Sex and Life

Primavera: la estación más sexual

Tropical passion flower

¿ Cuántas veces hemos oído decir que la primavera la sangre altera?. Muchas. Quizá demasiadas. Aunque este año el principio de la primavera viene plagado de lluvia, frío y mal tiempo en general, el cauce emocional volverá a su lugar y las hormonas volverán a dispararse como todos los años en estas fechas.

Cuando acaba el invierno, el frío va dejando paso a un tiempo más apacible.

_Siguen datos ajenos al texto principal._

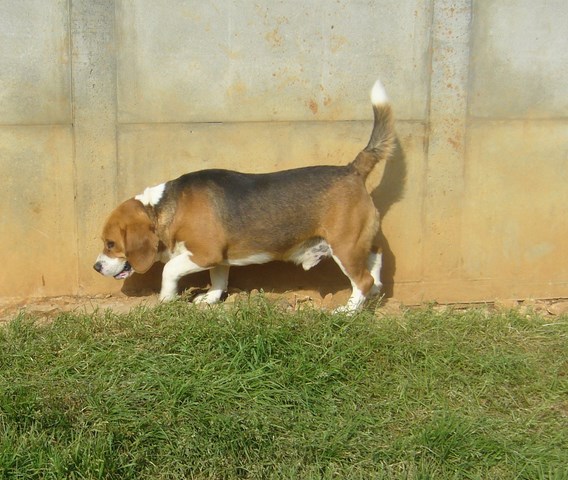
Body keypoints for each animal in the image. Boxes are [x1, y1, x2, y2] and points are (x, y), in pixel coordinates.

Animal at [94, 80, 394, 314]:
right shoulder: (219, 258)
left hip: (344, 245)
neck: (165, 208)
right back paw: (372, 295)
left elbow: (169, 270)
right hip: (357, 242)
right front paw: (210, 299)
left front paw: (166, 299)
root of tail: (352, 168)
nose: (96, 267)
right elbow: (219, 279)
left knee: (362, 280)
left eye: (110, 244)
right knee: (375, 259)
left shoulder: (204, 253)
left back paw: (348, 311)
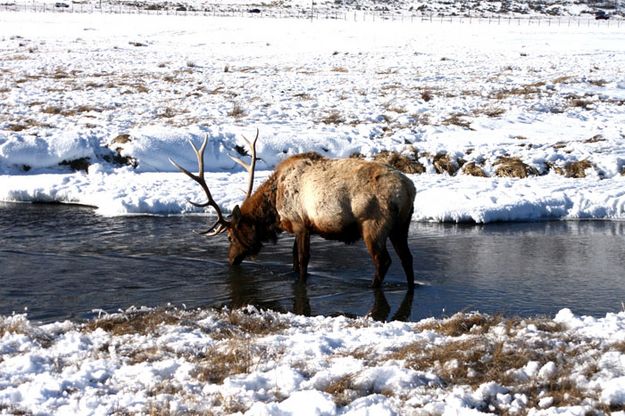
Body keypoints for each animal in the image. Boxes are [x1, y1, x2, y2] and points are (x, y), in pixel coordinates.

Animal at [169, 132, 414, 288]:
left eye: (230, 236)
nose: (231, 260)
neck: (275, 211)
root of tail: (408, 189)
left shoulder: (301, 223)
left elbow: (302, 260)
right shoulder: (299, 227)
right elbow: (294, 260)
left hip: (374, 225)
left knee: (383, 261)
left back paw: (372, 287)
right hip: (401, 226)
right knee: (406, 259)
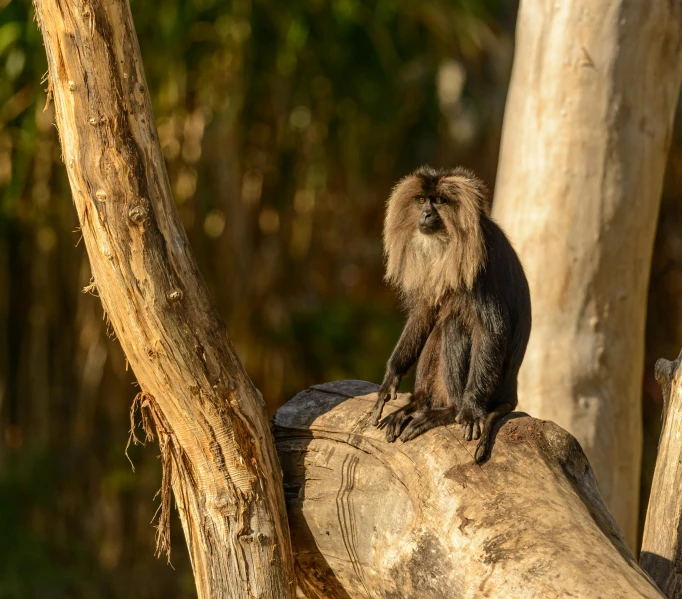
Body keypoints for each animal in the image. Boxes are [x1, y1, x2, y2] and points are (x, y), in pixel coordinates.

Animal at [370, 164, 528, 464]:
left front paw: (470, 410)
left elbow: (490, 330)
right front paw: (391, 378)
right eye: (422, 200)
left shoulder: (482, 262)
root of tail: (512, 390)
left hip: (495, 385)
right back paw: (416, 404)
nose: (426, 214)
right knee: (438, 330)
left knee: (454, 325)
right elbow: (424, 316)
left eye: (440, 201)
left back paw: (449, 411)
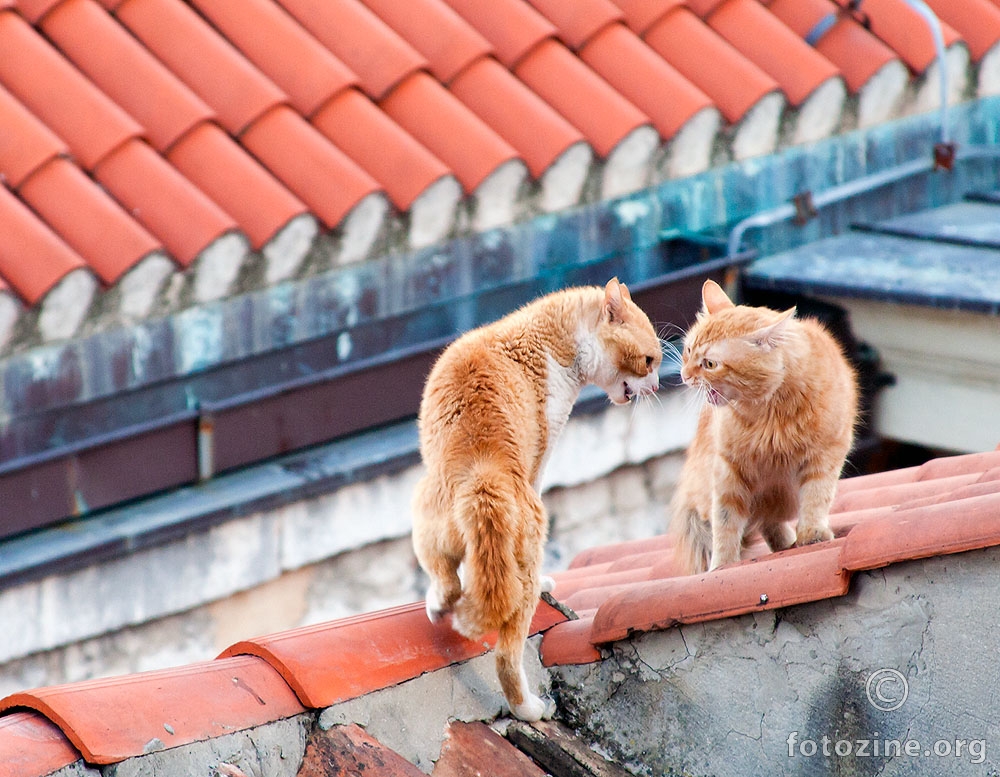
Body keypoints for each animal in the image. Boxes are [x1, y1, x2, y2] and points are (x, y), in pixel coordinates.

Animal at [414, 276, 664, 720]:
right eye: (649, 360)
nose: (656, 386)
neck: (549, 339)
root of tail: (485, 477)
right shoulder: (540, 458)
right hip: (524, 568)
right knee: (507, 654)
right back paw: (529, 707)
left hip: (424, 517)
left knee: (447, 579)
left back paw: (439, 604)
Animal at [668, 282, 856, 572]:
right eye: (688, 351)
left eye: (710, 364)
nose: (685, 376)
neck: (770, 413)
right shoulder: (728, 470)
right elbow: (725, 523)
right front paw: (722, 565)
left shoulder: (825, 455)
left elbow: (816, 497)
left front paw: (812, 534)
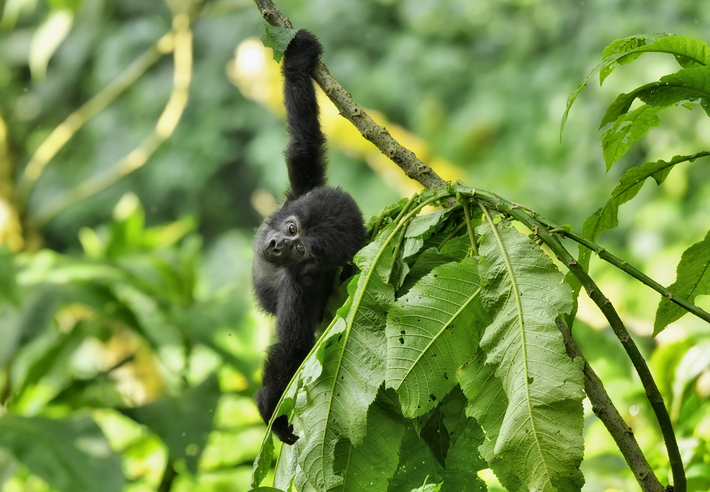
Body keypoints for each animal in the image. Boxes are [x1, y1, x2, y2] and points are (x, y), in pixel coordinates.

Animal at [252, 30, 366, 445]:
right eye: (291, 228)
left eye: (300, 248)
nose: (275, 246)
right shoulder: (303, 191)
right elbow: (304, 142)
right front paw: (299, 60)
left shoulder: (302, 286)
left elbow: (293, 345)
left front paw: (272, 407)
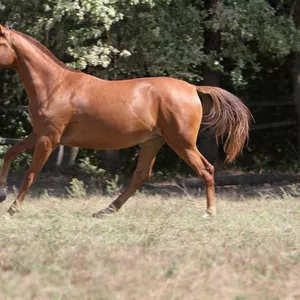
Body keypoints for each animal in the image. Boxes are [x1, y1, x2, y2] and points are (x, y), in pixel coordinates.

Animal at [0, 24, 251, 216]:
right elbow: (10, 153)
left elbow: (30, 174)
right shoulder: (39, 134)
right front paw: (2, 193)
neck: (55, 85)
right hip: (154, 141)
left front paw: (12, 209)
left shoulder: (48, 139)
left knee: (206, 169)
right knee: (141, 175)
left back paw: (209, 212)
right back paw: (106, 210)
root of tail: (193, 89)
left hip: (181, 142)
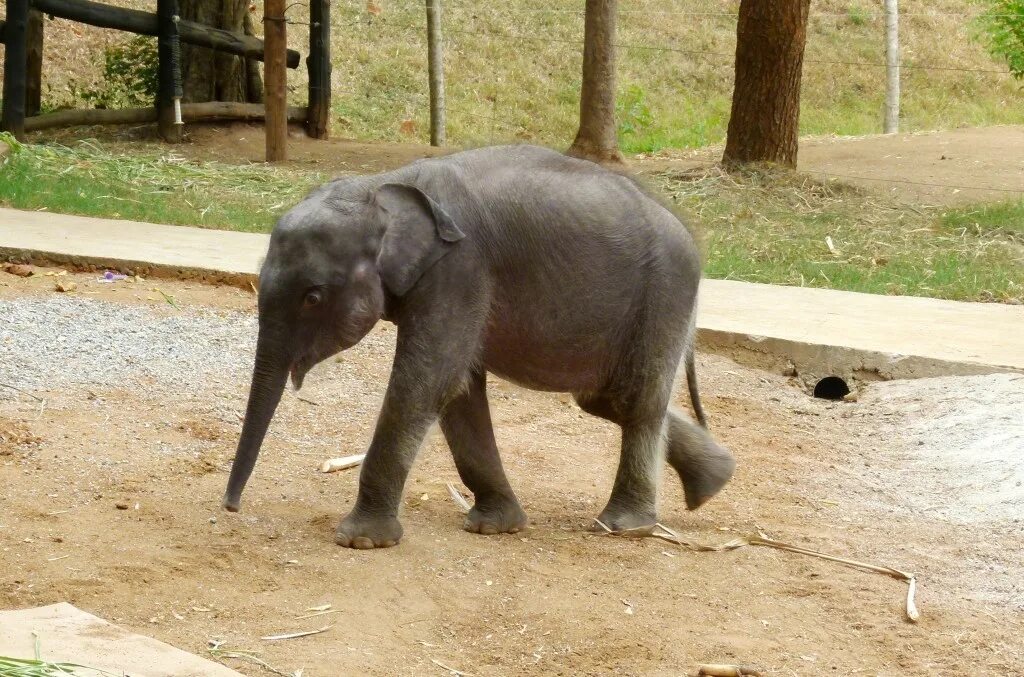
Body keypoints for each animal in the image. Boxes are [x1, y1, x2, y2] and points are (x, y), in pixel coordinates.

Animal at [224, 145, 737, 544]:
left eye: (312, 297)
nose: (231, 507)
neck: (385, 186)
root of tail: (689, 233)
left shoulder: (461, 269)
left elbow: (427, 382)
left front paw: (360, 541)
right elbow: (459, 390)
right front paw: (496, 526)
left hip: (664, 290)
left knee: (636, 399)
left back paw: (624, 526)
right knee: (605, 399)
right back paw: (715, 482)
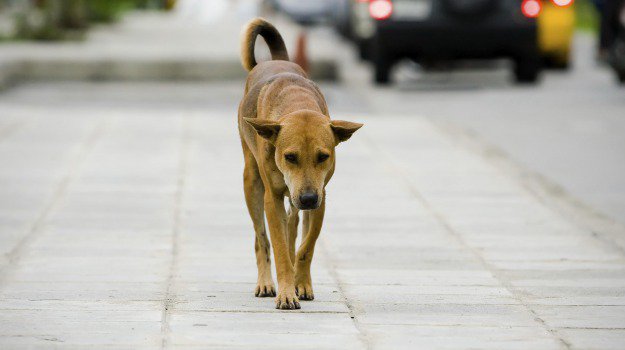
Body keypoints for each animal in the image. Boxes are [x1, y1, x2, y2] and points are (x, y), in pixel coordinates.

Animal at [238, 18, 364, 308]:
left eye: (323, 156)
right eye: (289, 156)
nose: (307, 198)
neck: (297, 103)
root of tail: (276, 60)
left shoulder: (322, 196)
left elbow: (307, 245)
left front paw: (302, 283)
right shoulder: (273, 198)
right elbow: (279, 247)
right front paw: (286, 292)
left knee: (293, 226)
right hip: (252, 181)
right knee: (261, 238)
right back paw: (265, 282)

Los días son más largos y más luminosos, nuestro cerebro y nuestras hormonas se disparan y hacen crecer el apetito sexual. Como si un oso saliera de su caverna, las ganas de sexo aumentan exponencialmente durante la primavera. Por otra parte, la mejora del clima hace que salgamos más a la calle, que nos relacionemos con más intensidad con otras personas y queramos pasar un buen rato. En resumen, nuestros impulsos y deseos más carnales toman el control de nuestro pensamiento y de nuestro mundo. Pero, ¿ es cierto que el deseo sexual aumenta durante la primavera?.

Algunos estudios ponen de manifiesto a la primavera como la estación más sexual, aunque no sean totalmente concluyentes. Ya sabemos que existen estudios para todo. Y no hablamos solo a nivel de España o Europa. Es un fenómeno a nivel mundial, sin distinción de continentes. El nivel de testosterona aumenta con la vitamina D que genera nuestro organismo al estar más tiempo expuestos a la luz solar. De la misma forma que se reduce en invierno, aumenta en primavera y verano. No funciona en todos los hombres por igual pero sí se cumple en la mayoría.

Otra cuestión que ayuda a incrementar la líbido es que, con el buen tiempo, la ropa empieza a desaparecer, especialmente si vives en una zona muy calurosa. El calor ambiental se traduce en calor corporal y emocional y los sentidos y la imaginación se disparan. Todo influye: una mayor exposición de cuerpos que se traduce en menos ropa y una temperatura agradable son el mejor exponente para el disfrute visual y el aumento de la líbido. Si la visión no fuera completa, la imaginación hace el resto.

Los climas cálidos fomentan la aparición de contrastes muy importantes. Siempre asociamos la imagen del buen tiempo y la playa con los primeros amores. Pero son cosas distintas. Sí es cierto que el buen tiempo eleva las ganas de tener sexo, no ocurre lo mismo con el enamoramiento. El amor no entiende de períodos estacionales. Tampoco entiende de razón ni de apariencia( al menos no exclusivamente). Solo entiende de sentimientos y, al menos por el momento, ningún estudio ha podido acertar con eso. Quizás sea solo una cuestión química.